Deal opens Galapagos Islands to James Cook University

James Cook University staff and students will have the opportunity to study in the crucible of evolutionary theory, the Galapagos Islands, under a new agreement.

Deal opens Galapagos Islands to James Cook University
Signing the agreement in Quito. Left to right: Professor Diego Quioroga, Vice-President of Research and External Affairs, Universidad San Francisco de Quito; Professor Terry Magnuson, VC for Research, University of North Carolina; Professor Iain Gordon, Deputy Vice Chancellor, Tropical Environments and Societies, JCU (Photo credit: JCU)

The agreement allows JCU staff and students access to the Galapagos Science Centre: a world-class research and teaching facility on the Galapagos Island of San Cristobal, which is globally recognised as a pristine, unique ecosystem.

JCU’s Deputy Vice Chancellor of the Division of Tropical Environments and Societies, Professor Iain Gordon, signed the Galapagos Marine Science Consortium Agreement at a ceremony in Quito, Ecuador last month.

Professor Gordon said the intent is for JCU to collaborate with partner universities in areas of research and teaching with a focus on the Galapagos Islands.

“The Galapagos Islands are iconic for their part in shaping Darwin’s ideas on evolution. As with the Great Barrier Reef and the Wet Tropics, the Galapagos Islands are recognised by the United Nations as a World Heritage Area. Today, however, they are under unprecedented pressure from development and tourism.

“This partnership, with two world-class universities, will allow our researchers and students to study the human and environmental issues associated with conservation and sustainable development on the islands.

“We will also help build the capacity of Ecuador’s researchers and provide advice to the Ecuadorian Government as to how to manage this unique archipelago,” said Professor Gordon.

He said that, in the first instance, there is also great scope for JCU intensive courses to be run on San Cristobal and adjacent islands in the Galapagos group.

The arrangement will run for the next two years.

James Cook University’s major partners in the Galapagos Marine Science Consortium are the University of San Francisco Quito (Ecuador) and the University of North Carolina (Chapel Hill). Minor partners are the University of the Sunshine Coast and University of Brunei daar Salam.
The partner universities will collaborate based on their specialities; i.e., UNC has advanced genomic facilities and USFQ has local knowledge of the biodiversity and logistics. Each year there will be collaborative cruises among the islands for researchers and students from the different universities.
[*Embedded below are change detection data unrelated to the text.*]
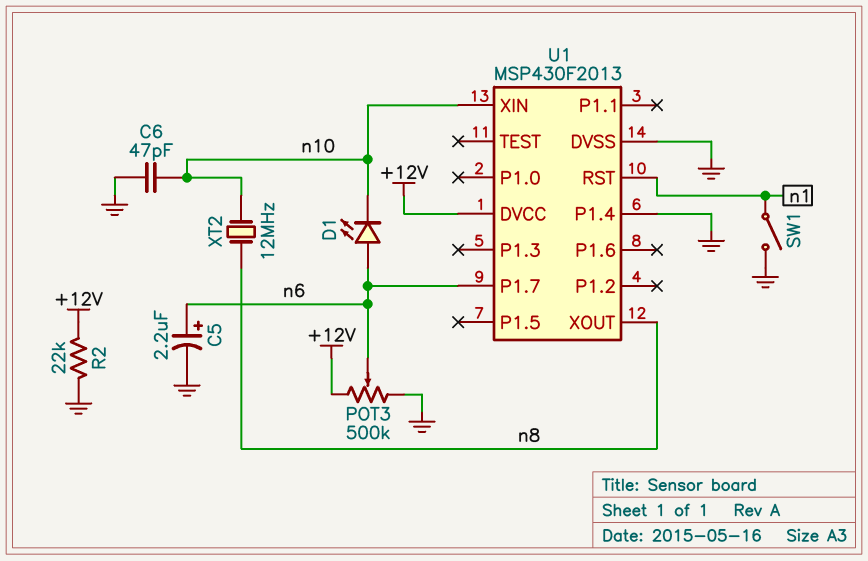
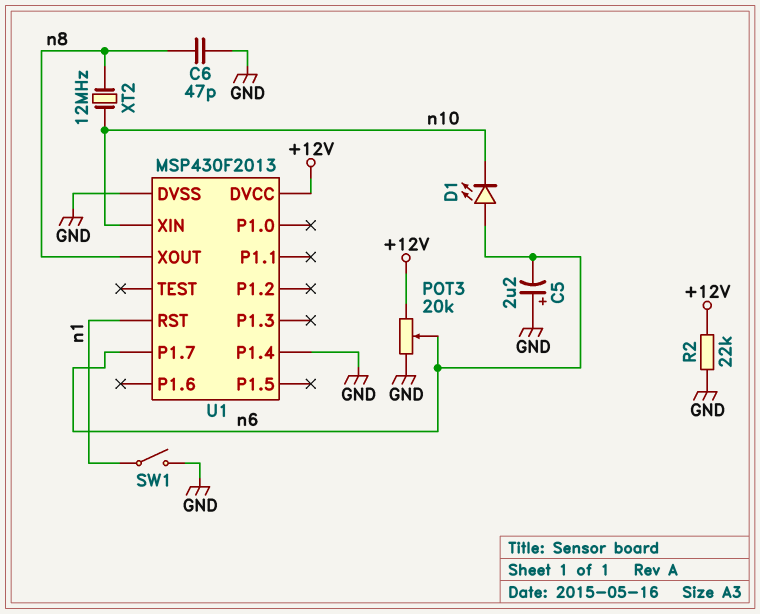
C5: 2.2uF (plus n6, minus GND) -> 2.2uF (plus GND, minus n6)
C6: 47pF (GND, n10) -> 47pF (GND, n8)
POT3: 500k (+12V, GND, wiper n6) -> 20k (+12V, GND, wiper n6)

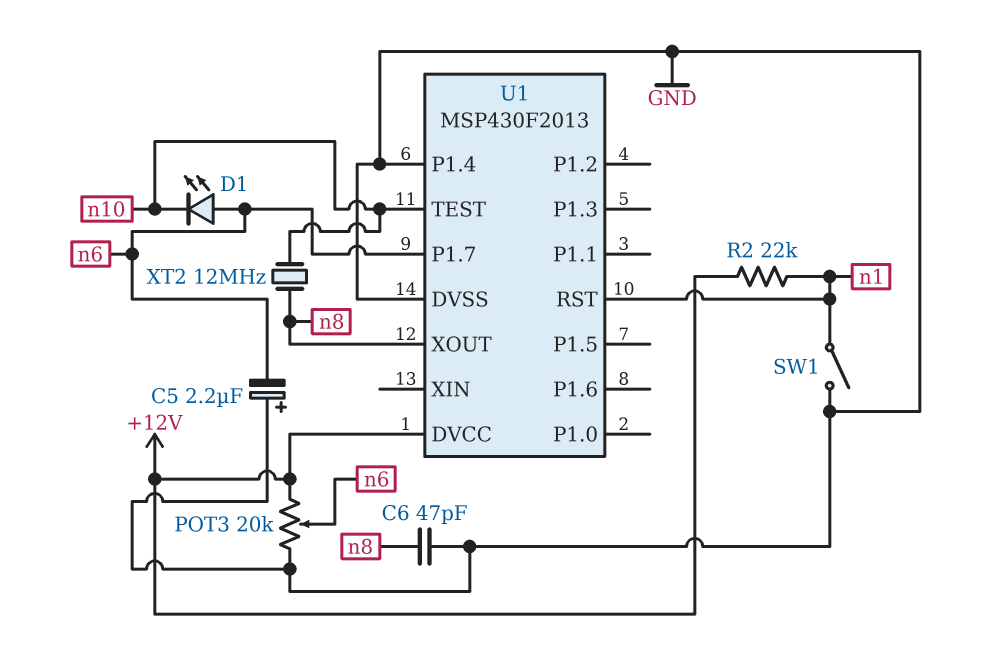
R2: 22k (+12V, GND) -> 22k (+12V, n1)
U1 pin TEST: none -> n10
U1 pin XIN: n10 -> none

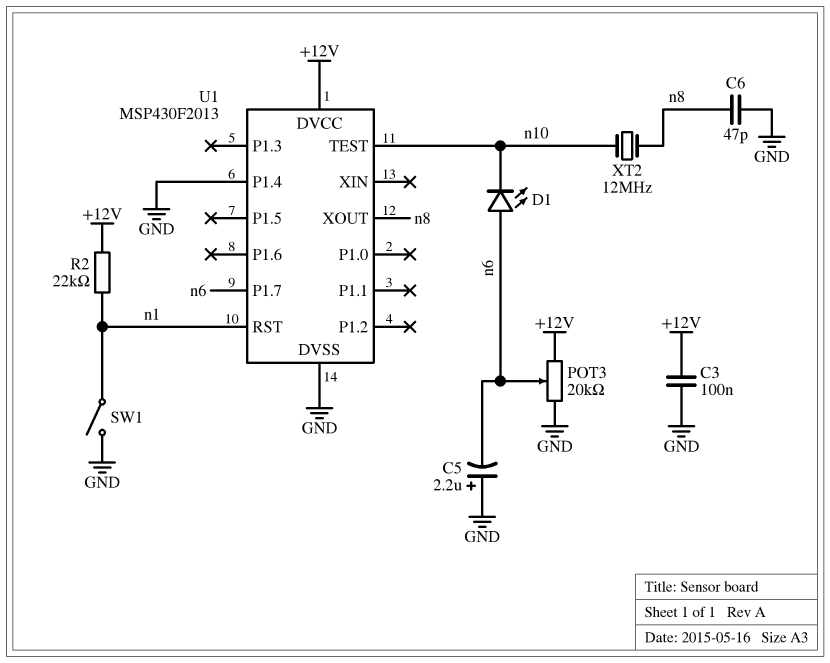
C3: none -> 100nF (+12V, GND)

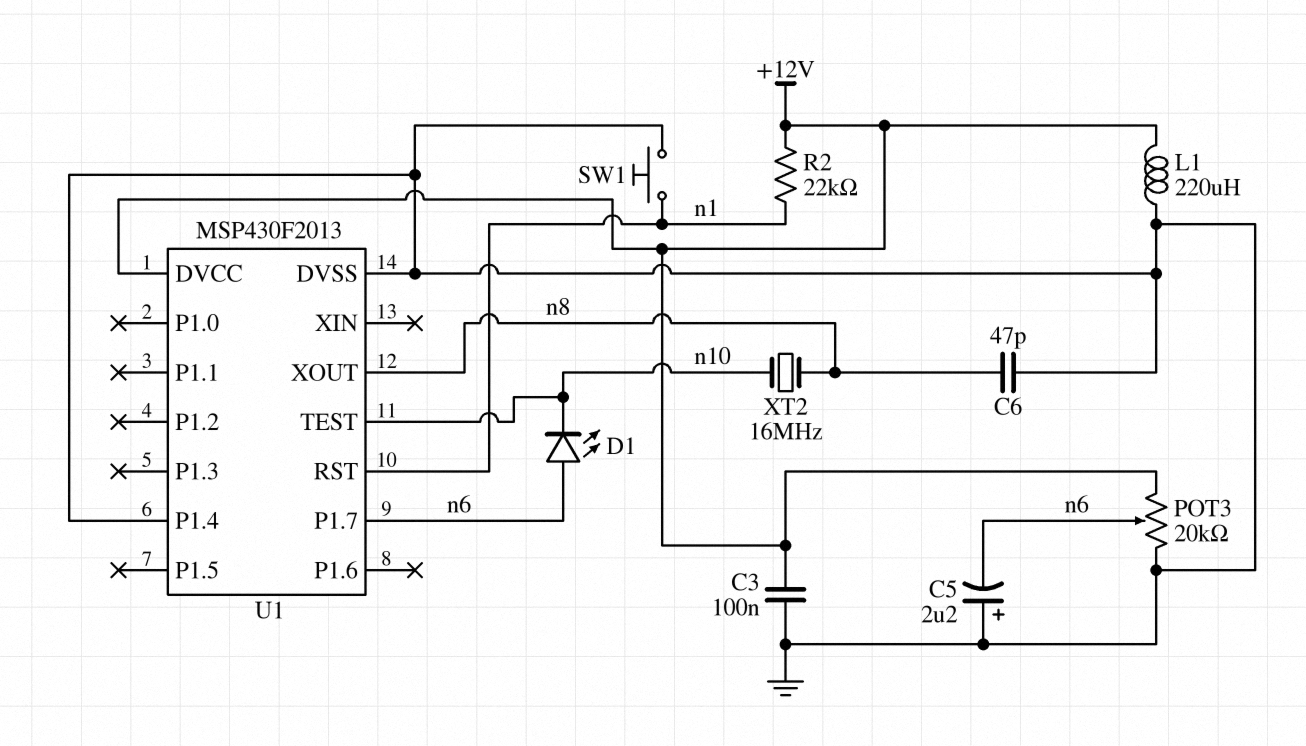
L1: none -> 220uH (+12V, GND)
SW1: switch (GND, n1) -> button (GND, n1)
XT2: 12MHz (n8, n10) -> 16MHz (n8, n10)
JCU College of Marine and Environmental Sciences

As part of the Division of Tropical Environments and Societies, the College of Marine and Environmental Sciences promotes, fosters, supports and administers quality teaching and research at JCU in the areas of marine biology, environment, geography and sustainability, aquaculture and fisheries, and terrestrial ecosystems.

Marine science is the interdisciplinary study of the marine environment bringing together elements of marine biology, oceanography, marine geoscience and environmental management. Marine scientists explore the make-up and dynamics of the world’s oceans and use their skills to investigate and manage human impacts on the marine environment; understand and utilise ocean resources; and manage and protect our marine reserves.

JCU’s location in the tropics allows students and research staff ready access to a wide variety of tropical marine systems including coral reefs, tropical estuaries, mangrove habitats and seagrass beds. Links between research and teaching programs ensure that students are at the cutting edge of marine research.